Eingeschüchtert betrachtete Delilah die riesigen Glasfronten und die Balkone, die von durchgehenden Glasgeländern eingefasst waren. Das Gebäude wirkte nicht wie ein Einfamilienhaus, sondern wie ein Museum für Moderne Kunst. Auch im Inneren des Hauses kam sie sich vor wie in einer Ausstellung. Das Erdgeschoß war ein einziger riesiger Raum mit hohen Decken, großformatigen modernen Gemälden an den Wänden und einer freistehenden Treppe, die nach oben führte. Der Boden bestand aus poliertem Beton und die kühle Nüchternheit, die er ausstrahlte, wurde nur durch hochflorige Teppiche unterbrochen, die in einzelnen Bereichen ausgelegt waren.
„Ich habe einen Auflauf vorbereitet, den ich nur noch in den Ofen schieben muss“, erklärte Coles Mutter, der Coles Schwester Caroline wie aus dem Gesicht geschnitten war.
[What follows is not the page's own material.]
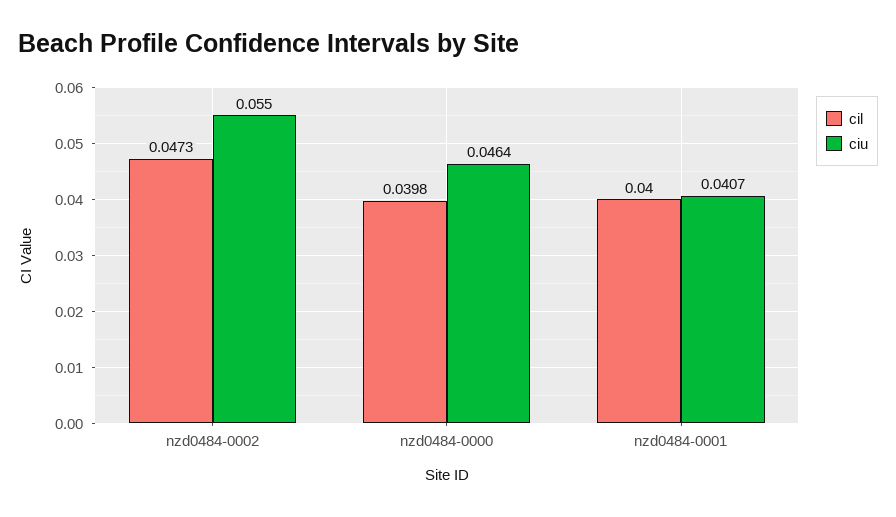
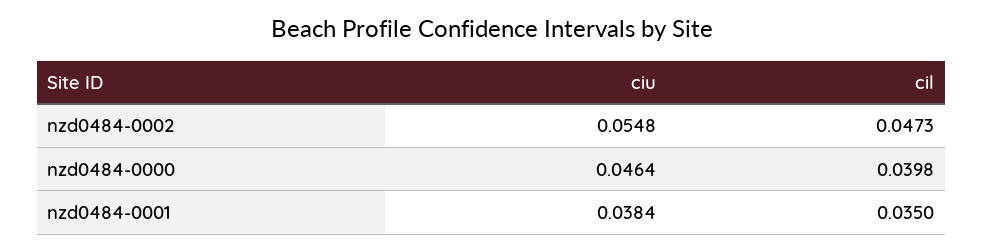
ciu, nzd0484-0002: 0.055 -> 0.0548
cil, nzd0484-0001: 0.04 -> 0.035
ciu, nzd0484-0001: 0.0407 -> 0.0384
Coles Vater, der gemeinsam mit ihm die Koffer aus dem Wagen geholt hatte, wies auf die Treppe. „Ihr könnt euch oben frisch machen und euch einrichten, bis das Essen fertig ist“, schlug er mit seinem breiten texanischen Akzent vor. Wie Cole ihr erzählt hatte, hatten seine Eltern sich in Houston am MD Anderson Cancer Center in der Neuroonkologie kennengelernt, wo seine Mutter ein Jahr lang gearbeitete hatte. Die beiden hatten sich ineinander verliebt und gemeinsam an verschiedenen Kliniken in Deutschland und in den USA gearbeitet, bevor sie die Rehabilitationsklinik übernahmen, die Coles Großvater aufgebaut hatte.
„Wir brauchen nur den grauen Koffer“, meinte Cole und griff nach dem Schalenkoffer, in den sie gepackt hatten, was sie für den Aufenthalt bei Coles Eltern benötigten. „Die anderen bringe ich nachher in den Keller.“ Delilah folgte ihm über die ausladende Treppe nach oben in ein großes, helles Zimmer mit einem breiten Bett. „Bis ich mit Gregor zusammengezogen bin, habe ich hier gewohnt“, erklärte Cole und zeigte auf eine Tür, die von dem Zimmer abging. „Da ist das Bad.“
Delilah packte die wenigen Habseligkeiten aus, die sie eingepackt hatte und stellte sich unter die Dusche. Alles war noch edler und hochwertiger als in Coles Haus in Houston. So wohlhabend war Cole aufgewachsen! Sie fühlte sich schäbig und wertlos, als sie in ihre billigen Kleider vom Discounter schlüpfte. Doch dann zog Cole sie in die Arme und küsste sie. „Willkommen in Berlin, mein Schatz. Ich freue mich so darauf, mit dir hier ein neues Leben zu beginnen.“ Sein Blick war voller Liebe und Wärme und sie spürte, dass ihre Kleider und ihre Herkunft Cole gleichgültig waren. Er sah etwas anderes in ihr, etwas Wertvolles, das sie selbst nicht entdecken konnte.